DPS 2015 – Discussing Harassment
The DPS meeting was full of many fabulous events this week, including a focus on combatting harassment. Although one could wish we did not have to talk about harassment because it was not happening, unfortunately it does happen… WAY TOO OFTEN!!!
For those who were not there, here is a summary of some of the ways harassment was addressed. I am sharing these as inspiration for continued discussion of this issue at future events.
Please share additional good ideas/conference best practices if you know of them (or if I forgot any from DPS!)
- In the next post I will give a summary of the Women in Planetary Science Lunch where Amy Simon gave an excellent talk packed with all sorts of advice for throughout your career stages. She also highlighted some of the hurdles women face, including harassment.
- Christina Richey was awarded the Harold Masursky award for meritorious service to the Planetary Science Community and delivered a moving and data-driven talk about the problem and the solutions surrounding harassment.
- An informal Men’s Auxiliary meeting was organized by Bob Pappalardo, David Grinspoon, and Andy Rivken to discuss harassment and ways to help change the culture.
- The AAS anti-harrassment policy was prominently displayed on the DPS meeting website, and there was talk about implementing a check-box for conference registration stating you are aware of the policy.

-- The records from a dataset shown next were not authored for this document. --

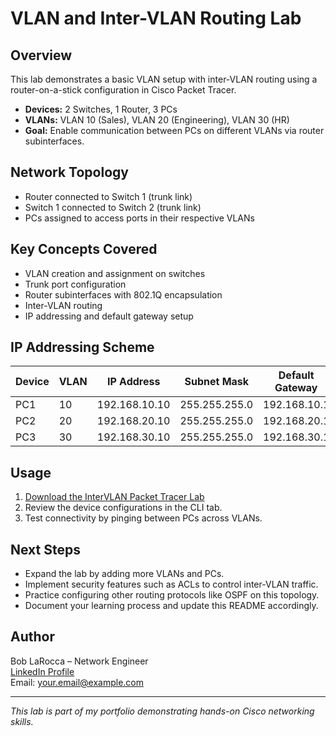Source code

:# VLAN and Inter-VLAN Routing Lab

## Overview

This lab demonstrates a basic VLAN setup with inter-VLAN routing using a router-on-a-stick configuration in Cisco Packet Tracer.

- **Devices:** 2 Switches, 1 Router, 3 PCs  
- **VLANs:** VLAN 10 (Sales), VLAN 20 (Engineering), VLAN 30 (HR)  
- **Goal:** Enable communication between PCs on different VLANs via router subinterfaces.

## Network Topology

- Router connected to Switch 1 (trunk link)  
- Switch 1 connected to Switch 2 (trunk link)  
- PCs assigned to access ports in their respective VLANs  

## Key Concepts Covered

- VLAN creation and assignment on switches  
- Trunk port configuration  
- Router subinterfaces with 802.1Q encapsulation  
- Inter-VLAN routing  
- IP addressing and default gateway setup  

## IP Addressing Scheme

| Device | VLAN | IP Address     | Subnet Mask     | Default Gateway  |
|--------|------|----------------|-----------------|------------------|
| PC1    | 10   | 192.168.10.10   | 255.255.255.0   | 192.168.10.1     |
| PC2    | 20   | 192.168.20.10   | 255.255.255.0   | 192.168.20.1     |
| PC3    | 30   | 192.168.30.10   | 255.255.255.0   | 192.168.30.1     |

## Usage

1. [Download the InterVLAN Packet Tracer Lab](network-labs/intervlan_labs.pkt)
2. Review the device configurations in the CLI tab.  
3. Test connectivity by pinging between PCs across VLANs.

## Next Steps

- Expand the lab by adding more VLANs and PCs.  
- Implement security features such as ACLs to control inter-VLAN traffic.  
- Practice configuring other routing protocols like OSPF on this topology.  
- Document your learning process and update this README accordingly.

## Author

Bob LaRocca – Network Engineer  
[LinkedIn Profile](https://www.linkedin.com/in/your-profile)  
Email: your.email@example.com

---

*This lab is part of my portfolio demonstrating hands-on Cisco networking skills.*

And many, many, more people showed support by attending the events, and in general being concerned about the problem.
Everyone would love more solutions, but I am EXTATIC that this issue is being talked about instead of whispered behind closed doors. Many people, including myself, are fed up with having traumatized friends, and are wondering what we can do to prevent people from experiencing harassment in the future. As Christina stated, the word-of-mouth/wisper culture is not enough to protect people in our field, so openly talking about the issue is a great first step towards showing harassers that they will be noticed, and they cannot as easily get away with repeat offenses.
Many people expressed a desire to help, and hopefully more ally workshops will take place in the future. Another great suggestion was to increase the number of trusted people that have extra training in both (1) the options open to people who have been harassed, and (2) emotional support. As of right now, the burden for helping those who have been harassed falls on a few people, and the need for help is sometimes overwhelming. For example, when a big story about harassment comes out, many go through PTSD remembering their own situations, thus creating a flood of people in need.
I know these have been shared before, but great resources on harassment and anti-harassment policies can be found on the CSWA website and their blog, the Women in Astronomy Blog.
SWRI also has an excellent anti-harassment policy they said I could share, so let me know if you would like a copy.